# [Request]
The full listing is to be written out again, unchanged.
------------------------------------
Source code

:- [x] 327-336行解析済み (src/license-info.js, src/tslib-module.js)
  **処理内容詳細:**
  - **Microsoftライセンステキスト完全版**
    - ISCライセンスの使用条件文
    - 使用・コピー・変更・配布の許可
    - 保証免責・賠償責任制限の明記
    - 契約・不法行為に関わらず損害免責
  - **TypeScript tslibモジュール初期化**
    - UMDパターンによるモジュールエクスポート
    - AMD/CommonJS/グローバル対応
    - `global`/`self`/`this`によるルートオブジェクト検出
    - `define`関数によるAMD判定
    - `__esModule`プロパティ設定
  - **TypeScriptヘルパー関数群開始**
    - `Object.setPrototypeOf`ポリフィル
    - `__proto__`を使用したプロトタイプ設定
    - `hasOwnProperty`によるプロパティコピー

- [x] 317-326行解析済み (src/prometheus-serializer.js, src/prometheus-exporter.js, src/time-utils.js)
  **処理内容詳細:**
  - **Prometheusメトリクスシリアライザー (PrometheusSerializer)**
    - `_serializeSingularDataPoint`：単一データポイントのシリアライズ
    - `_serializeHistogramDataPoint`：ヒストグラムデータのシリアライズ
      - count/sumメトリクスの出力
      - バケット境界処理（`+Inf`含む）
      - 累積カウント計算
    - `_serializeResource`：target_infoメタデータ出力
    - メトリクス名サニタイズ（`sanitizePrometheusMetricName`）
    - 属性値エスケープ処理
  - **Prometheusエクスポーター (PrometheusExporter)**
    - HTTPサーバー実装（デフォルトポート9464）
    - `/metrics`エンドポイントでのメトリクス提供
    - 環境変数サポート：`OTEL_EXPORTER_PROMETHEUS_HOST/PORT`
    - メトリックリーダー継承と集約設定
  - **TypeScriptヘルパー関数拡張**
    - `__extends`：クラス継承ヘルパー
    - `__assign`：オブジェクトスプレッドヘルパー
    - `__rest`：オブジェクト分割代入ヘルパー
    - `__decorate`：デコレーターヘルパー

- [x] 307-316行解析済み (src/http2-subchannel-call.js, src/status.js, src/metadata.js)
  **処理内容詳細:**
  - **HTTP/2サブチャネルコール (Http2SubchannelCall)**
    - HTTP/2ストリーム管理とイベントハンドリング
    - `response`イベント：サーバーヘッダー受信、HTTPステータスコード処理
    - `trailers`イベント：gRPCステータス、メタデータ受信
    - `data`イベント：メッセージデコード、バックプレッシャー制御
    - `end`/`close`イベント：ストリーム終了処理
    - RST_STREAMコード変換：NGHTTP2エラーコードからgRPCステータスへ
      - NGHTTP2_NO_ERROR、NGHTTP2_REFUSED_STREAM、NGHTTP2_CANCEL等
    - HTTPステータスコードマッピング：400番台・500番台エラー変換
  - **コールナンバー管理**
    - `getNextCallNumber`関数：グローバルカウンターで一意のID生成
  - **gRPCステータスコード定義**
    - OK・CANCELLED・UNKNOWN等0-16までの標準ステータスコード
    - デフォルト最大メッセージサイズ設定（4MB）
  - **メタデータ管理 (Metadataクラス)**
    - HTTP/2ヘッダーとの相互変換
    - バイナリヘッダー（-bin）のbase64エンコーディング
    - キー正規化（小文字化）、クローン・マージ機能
------------------------------------
# [Answer box]
Source code

:- [x] 327-336行解析済み (src/license-info.js, src/tslib-module.js)
  **処理内容詳細:**
  - **Microsoftライセンステキスト完全版**
    - ISCライセンスの使用条件文
    - 使用・コピー・変更・配布の許可
    - 保証免責・賠償責任制限の明記
    - 契約・不法行為に関わらず損害免責
  - **TypeScript tslibモジュール初期化**
    - UMDパターンによるモジュールエクスポート
    - AMD/CommonJS/グローバル対応
    - `global`/`self`/`this`によるルートオブジェクト検出
    - `define`関数によるAMD判定
    - `__esModule`プロパティ設定
  - **TypeScriptヘルパー関数群開始**
    - `Object.setPrototypeOf`ポリフィル
    - `__proto__`を使用したプロトタイプ設定
    - `hasOwnProperty`によるプロパティコピー

- [x] 317-326行解析済み (src/prometheus-serializer.js, src/prometheus-exporter.js, src/time-utils.js)
  **処理内容詳細:**
  - **Prometheusメトリクスシリアライザー (PrometheusSerializer)**
    - `_serializeSingularDataPoint`：単一データポイントのシリアライズ
    - `_serializeHistogramDataPoint`：ヒストグラムデータのシリアライズ
      - count/sumメトリクスの出力
      - バケット境界処理（`+Inf`含む）
      - 累積カウント計算
    - `_serializeResource`：target_infoメタデータ出力
    - メトリクス名サニタイズ（`sanitizePrometheusMetricName`）
    - 属性値エスケープ処理
  - **Prometheusエクスポーター (PrometheusExporter)**
    - HTTPサーバー実装（デフォルトポート9464）
    - `/metrics`エンドポイントでのメトリクス提供
    - 環境変数サポート：`OTEL_EXPORTER_PROMETHEUS_HOST/PORT`
    - メトリックリーダー継承と集約設定
  - **TypeScriptヘルパー関数拡張**
    - `__extends`：クラス継承ヘルパー
    - `__assign`：オブジェクトスプレッドヘルパー
    - `__rest`：オブジェクト分割代入ヘルパー
    - `__decorate`：デコレーターヘルパー

- [x] 307-316行解析済み (src/http2-subchannel-call.js, src/status.js, src/metadata.js)
  **処理内容詳細:**
  - **HTTP/2サブチャネルコール (Http2SubchannelCall)**
    - HTTP/2ストリーム管理とイベントハンドリング
    - `response`イベント：サーバーヘッダー受信、HTTPステータスコード処理
    - `trailers`イベント：gRPCステータス、メタデータ受信
    - `data`イベント：メッセージデコード、バックプレッシャー制御
    - `end`/`close`イベント：ストリーム終了処理
    - RST_STREAMコード変換：NGHTTP2エラーコードからgRPCステータスへ
      - NGHTTP2_NO_ERROR、NGHTTP2_REFUSED_STREAM、NGHTTP2_CANCEL等
    - HTTPステータスコードマッピング：400番台・500番台エラー変換
  - **コールナンバー管理**
    - `getNextCallNumber`関数：グローバルカウンターで一意のID生成
  - **gRPCステータスコード定義**
    - OK・CANCELLED・UNKNOWN等0-16までの標準ステータスコード
    - デフォルト最大メッセージサイズ設定（4MB）
  - **メタデータ管理 (Metadataクラス)**
    - HTTP/2ヘッダーとの相互変換
    - バイナリヘッダー（-bin）のbase64エンコーディング
    - キー正規化（小文字化）、クローン・マージ機能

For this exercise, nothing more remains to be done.